- **Source passage**
━━━━━━━━━━
The heat is on07 June 2010
There is a world of difference between art, black art and science, but thermal cameras are ready to move from the former to the latter. Brian Tinham explains
Staggering though it may seem, infrared imaging is one hundred years old this year. It was in October 1910 that American scientist Professor Robert Williams Wood presented his lecture at the Royal Photographic Society (RPS) in London on 'photography by invisible rays'. That was followed by publication of his paper in the Photographic Journal, and Wood went on to be the first to produce photographs using infrared radiation – an achievement that finally brought him international recognition in Time magazine in 1938.
So important has thermography now become that in October this year the RPS will be staging an exhibition on infrared imaging at its Bath headquarters. Indeed, this august body is also publishing features on the topic in its Portfolio Two magazine, with thermal images taken using Flir infrared cameras. As Andy Finney, convenor of the Infrared 100 working group, puts it: "Infrared lets us see the world in a different way and even lets us see the birth of stars. How exciting is that?"
With such a proud and long heritage, surely thermal imaging technology should be near the peak of sophistication by now? Surely also, thermal cameras and even basic infrared point-and-click pyrometers should be bread and butter for self-respecting maintenance engineers concerned with the safe and efficient operation of both electrical/electronic and mechanical equipment?
━━━━━━━━━━
- **Given data**
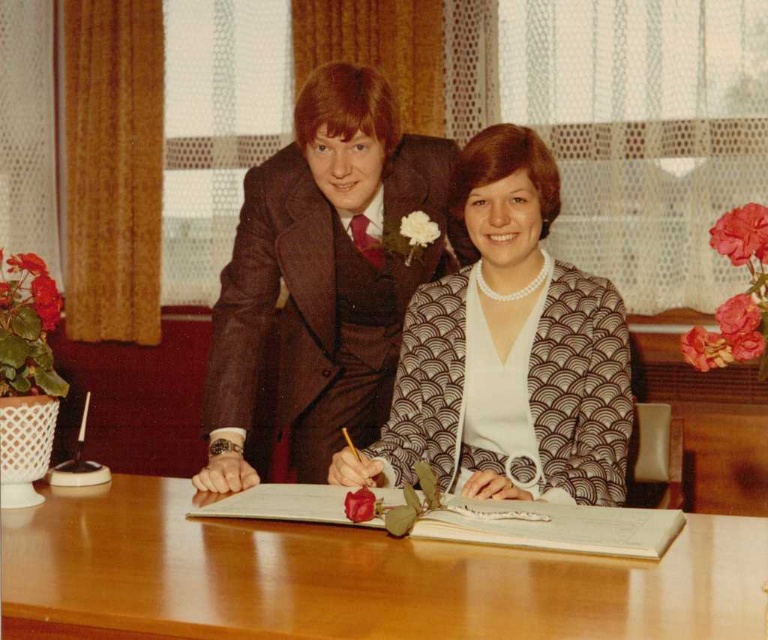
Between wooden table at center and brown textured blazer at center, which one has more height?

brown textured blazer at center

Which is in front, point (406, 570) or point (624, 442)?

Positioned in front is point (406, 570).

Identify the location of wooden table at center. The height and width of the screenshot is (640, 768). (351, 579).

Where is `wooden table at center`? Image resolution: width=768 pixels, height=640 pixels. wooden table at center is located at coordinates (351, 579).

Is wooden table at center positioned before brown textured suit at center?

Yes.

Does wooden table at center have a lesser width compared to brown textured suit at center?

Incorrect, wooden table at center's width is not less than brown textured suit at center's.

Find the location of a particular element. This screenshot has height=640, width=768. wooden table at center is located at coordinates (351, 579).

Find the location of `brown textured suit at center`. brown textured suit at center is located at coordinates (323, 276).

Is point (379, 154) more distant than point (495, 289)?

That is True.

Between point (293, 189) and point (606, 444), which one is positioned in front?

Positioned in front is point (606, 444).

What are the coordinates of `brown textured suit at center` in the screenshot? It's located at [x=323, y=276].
━━━━━━━━━━
- **Set of tasks**
• 1. In the rows above, print every line exactly as it stands, beginning with the first row and continuing through the line containing "Positioned in front is point (406, 570).". Leave out the pictures.
• 2. Continue the article on the centenary of infrared imaging and the state of thermal cameras in maintenance from the point where it stops.

- **Exercise results**
• 1.
Between wooden table at center and brown textured blazer at center, which one has more height?

brown textured blazer at center

Which is in front, point (406, 570) or point (624, 442)?

Positioned in front is point (406, 570).

• 2.
Well yes and no. The truth is there is a world of difference between art, black art and science. So yes, the underlying technologies are well established. And, yes, sophisticated yet robust and 'easy to use' hand-held instruments have become almost commodity items, with prices falling (although not quite through the floor), thanks largely to specialists, such as Flir, and their volume manufacturing. But no, although such devices are undoubtedly growing in popularity (and for good reason) they are not yet anything like standard pieces of kit in technicians' toolboxes. And no, they are probably not ready for that just yet – because there's still more to using them than meets the eye.
So what is – or, for that matter, what should be – holding us back? Peter Clarke, managing director of thermal cameras supplier Radir says it's all about training and understanding which tool to use for which job. He also believes that, in a sense, these devices have become victims of their own success – arguing that many are too powerful and too apparently easy to use. His point: engineers, technicians and plant managers alike are sometimes seriously misled by what they 'see', and so the image of thermal camera technology as a black art is wrongly reinforced.
That's why, on the one hand, some equipment languishes on shelves, barely used (having been bought and found misleading by the unwary), while, on the other, training providers and thermal imaging service organisations are making good money out of them. The fact is that, in the wrong hands, infrared cameras (just as with any tool) can give incorrect results. Equally, in experienced hands, they are extremely effective at finding problematic faults – importantly, including those that are expected.
"The problem is that the colours mean nothing at all, until you know what to look for," explains Clarke. That's partly to do with how a camera is set up; partly also, the nature of the material being examined and its environment; and partly, the operator's knowledge of likely and/or acceptable temperatures for different plant and equipment. "For example, if you look at a three-phase installation and find a colour difference on one cable, that might be caused by an under-spec diameter on one phase, or a phase imbalance," says Clarke. And there are other potential reasons.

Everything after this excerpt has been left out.